*** Opening of DATASET CONTENT ***

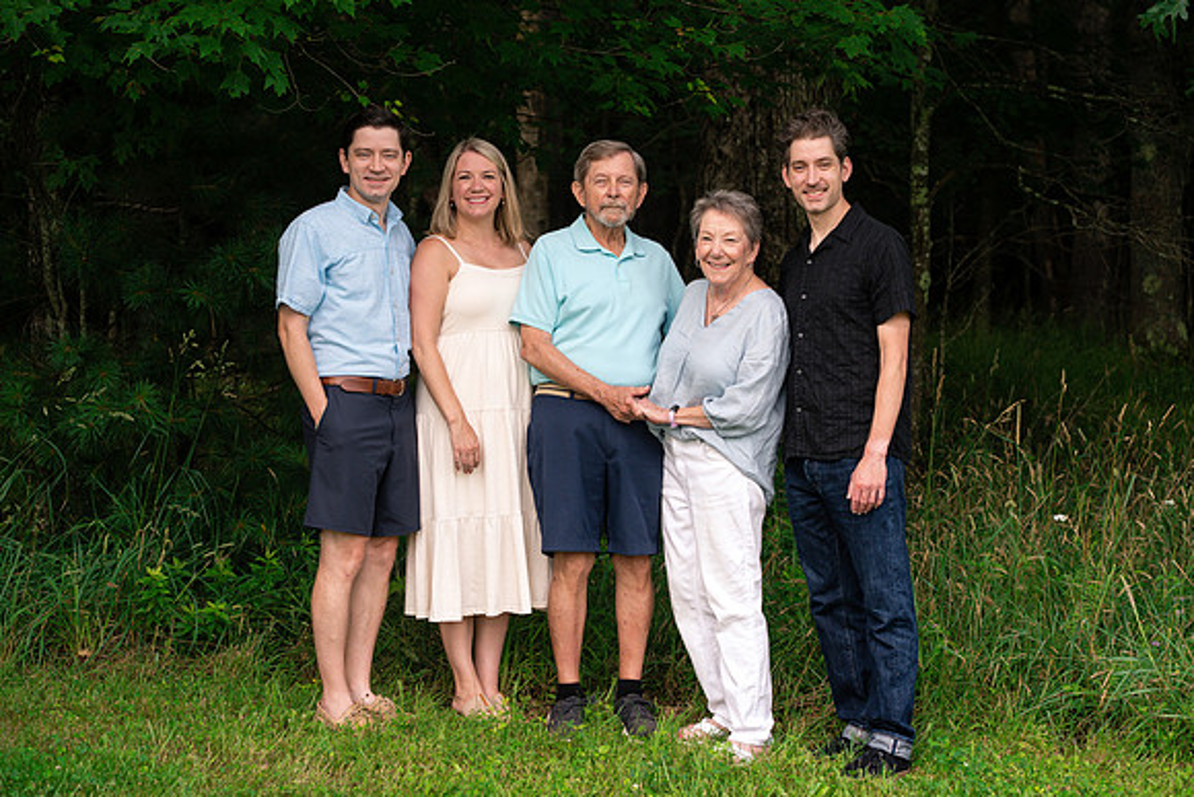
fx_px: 2939
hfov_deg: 23.0
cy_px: 404
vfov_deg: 15.4
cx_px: 572
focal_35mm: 89
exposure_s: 1/800
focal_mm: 85
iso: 400
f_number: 4.5
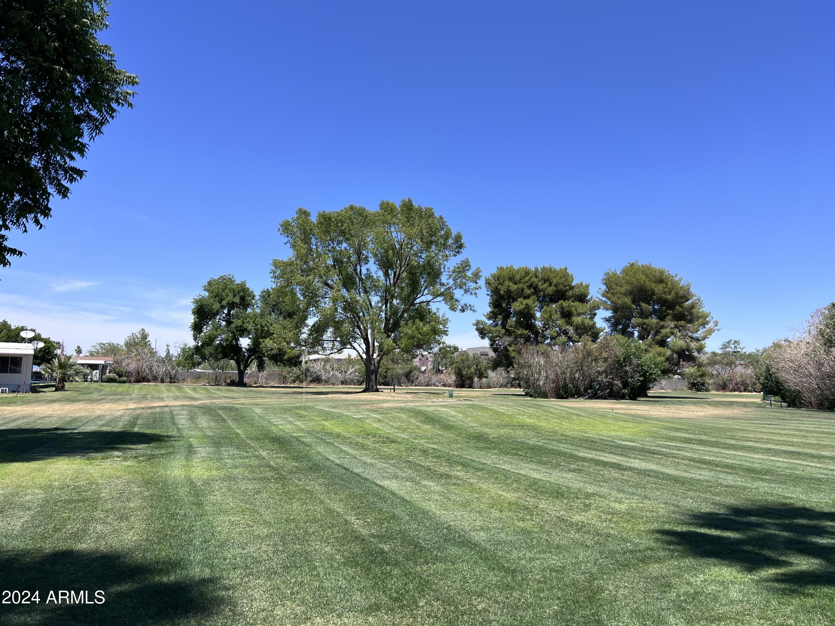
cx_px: 418
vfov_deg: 53.1
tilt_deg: +5.5
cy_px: 313
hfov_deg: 67.3
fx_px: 627
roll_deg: -1.9
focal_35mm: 26
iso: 50
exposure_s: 1/3831
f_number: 1.5
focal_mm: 5.7
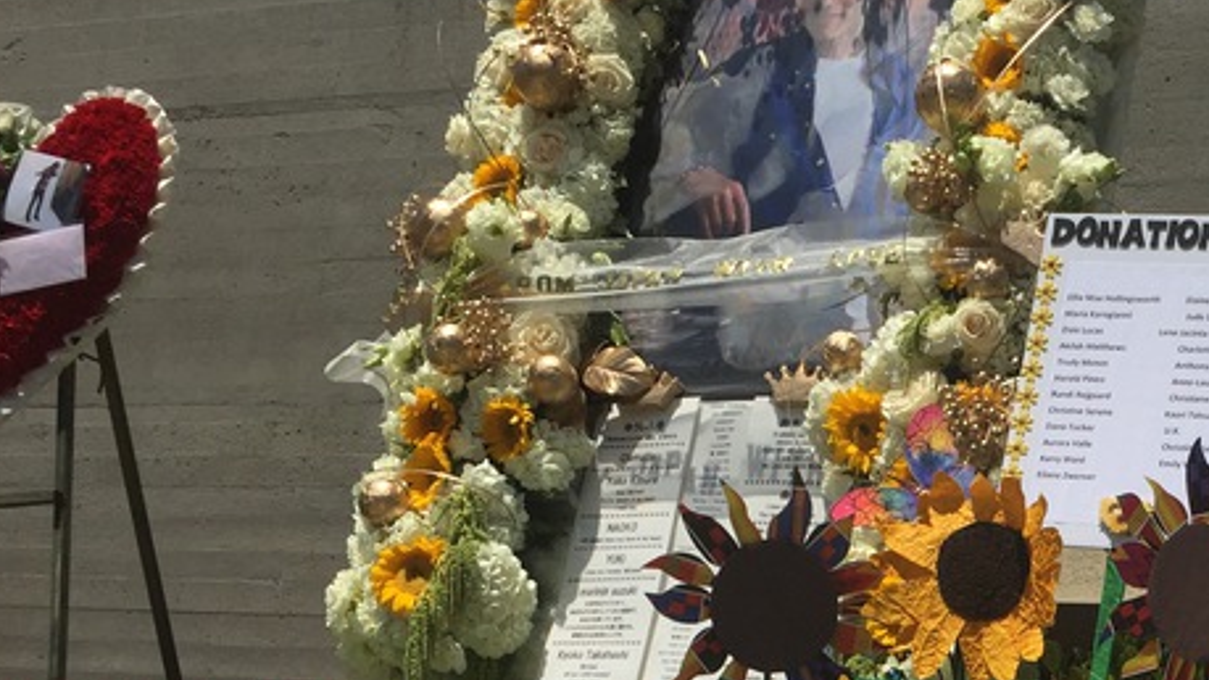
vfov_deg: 18.4
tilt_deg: -1.9
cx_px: 1106
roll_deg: -2.6
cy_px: 808
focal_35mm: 62
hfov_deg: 32.1
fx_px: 1987
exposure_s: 1/4950
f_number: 2.2
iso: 32
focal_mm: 4.15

*** Close of DATASET CONTENT ***

WHAT YOU SHOULD DO: All of the records must come back exactly as they stand, minus every picture.

WRITTEN REPLY:
fx_px: 2939
hfov_deg: 23.0
cy_px: 404
vfov_deg: 15.4
cx_px: 572
focal_35mm: 89
exposure_s: 1/800
focal_mm: 85
iso: 400
f_number: 4.5
cx_px: 418
vfov_deg: 53.1
tilt_deg: +5.5
cy_px: 313
hfov_deg: 67.3
fx_px: 627
roll_deg: -1.9
focal_35mm: 26
iso: 50
exposure_s: 1/3831
f_number: 1.5
focal_mm: 5.7
vfov_deg: 18.4
tilt_deg: -1.9
cx_px: 1106
roll_deg: -2.6
cy_px: 808
focal_35mm: 62
hfov_deg: 32.1
fx_px: 1987
exposure_s: 1/4950
f_number: 2.2
iso: 32
focal_mm: 4.15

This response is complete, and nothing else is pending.